=== Begin Enclosure ===
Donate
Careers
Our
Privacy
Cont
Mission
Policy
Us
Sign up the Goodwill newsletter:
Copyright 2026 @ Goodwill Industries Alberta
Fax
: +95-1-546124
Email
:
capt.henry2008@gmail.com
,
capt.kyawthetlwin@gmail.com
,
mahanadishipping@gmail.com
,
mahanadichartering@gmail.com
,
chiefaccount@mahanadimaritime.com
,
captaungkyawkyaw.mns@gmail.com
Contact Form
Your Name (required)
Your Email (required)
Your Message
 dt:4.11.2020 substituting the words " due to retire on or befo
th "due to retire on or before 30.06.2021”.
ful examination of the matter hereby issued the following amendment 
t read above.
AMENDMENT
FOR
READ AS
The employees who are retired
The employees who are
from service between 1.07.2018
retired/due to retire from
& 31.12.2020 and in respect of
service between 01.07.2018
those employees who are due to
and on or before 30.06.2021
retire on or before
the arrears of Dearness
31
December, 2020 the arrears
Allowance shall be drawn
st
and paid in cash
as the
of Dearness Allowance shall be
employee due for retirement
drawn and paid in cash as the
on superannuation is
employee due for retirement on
=== End Enclosure ===
=== Begin Enclosure ===
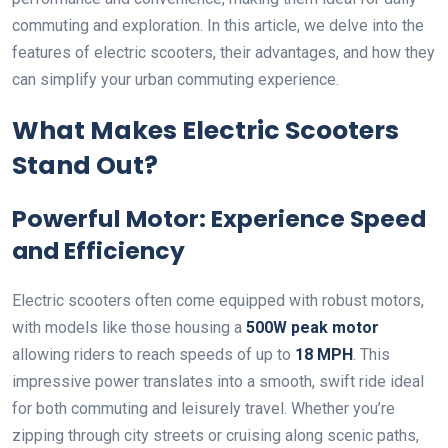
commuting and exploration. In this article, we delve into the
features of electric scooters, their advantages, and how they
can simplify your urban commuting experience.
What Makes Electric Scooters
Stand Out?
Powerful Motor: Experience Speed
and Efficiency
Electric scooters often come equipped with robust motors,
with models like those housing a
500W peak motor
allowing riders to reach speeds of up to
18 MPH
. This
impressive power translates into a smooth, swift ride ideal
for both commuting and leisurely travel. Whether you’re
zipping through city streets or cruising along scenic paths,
=== End Enclosure ===
=== Begin Enclosure ===
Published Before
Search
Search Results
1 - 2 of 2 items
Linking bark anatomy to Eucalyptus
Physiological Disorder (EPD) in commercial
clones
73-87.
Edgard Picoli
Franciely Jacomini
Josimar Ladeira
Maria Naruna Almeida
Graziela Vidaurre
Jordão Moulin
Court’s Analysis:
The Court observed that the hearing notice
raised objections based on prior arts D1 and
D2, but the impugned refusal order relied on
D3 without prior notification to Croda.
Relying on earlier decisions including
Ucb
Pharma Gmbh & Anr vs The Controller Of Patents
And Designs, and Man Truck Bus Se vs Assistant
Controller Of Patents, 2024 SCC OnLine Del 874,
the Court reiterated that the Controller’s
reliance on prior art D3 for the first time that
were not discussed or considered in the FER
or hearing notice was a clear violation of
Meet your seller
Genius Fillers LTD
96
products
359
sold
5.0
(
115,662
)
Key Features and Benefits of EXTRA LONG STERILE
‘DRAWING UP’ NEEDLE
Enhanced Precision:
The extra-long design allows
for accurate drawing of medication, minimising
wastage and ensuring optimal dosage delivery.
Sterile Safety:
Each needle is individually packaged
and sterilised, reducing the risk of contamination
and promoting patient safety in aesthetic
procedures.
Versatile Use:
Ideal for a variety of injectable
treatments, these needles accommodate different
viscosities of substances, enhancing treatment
=== End Enclosure ===
• [WHAT TO WORK ON]: Please copy the material from the line containing "commuting and exploration." through the line containing "zipping through city", reproducing each line unchanged.

• [RESPONSE BELOW]:
commuting and exploration. In this article, we delve into the
features of electric scooters, their advantages, and how they
can simplify your urban commuting experience.
What Makes Electric Scooters
Stand Out?
Powerful Motor: Experience Speed
and Efficiency
Electric scooters often come equipped with robust motors,
with models like those housing a
500W peak motor
allowing riders to reach speeds of up to
18 MPH
. This
impressive power translates into a smooth, swift ride ideal
for both commuting and leisurely travel. Whether you’re
zipping through city streets or cruising along scenic paths,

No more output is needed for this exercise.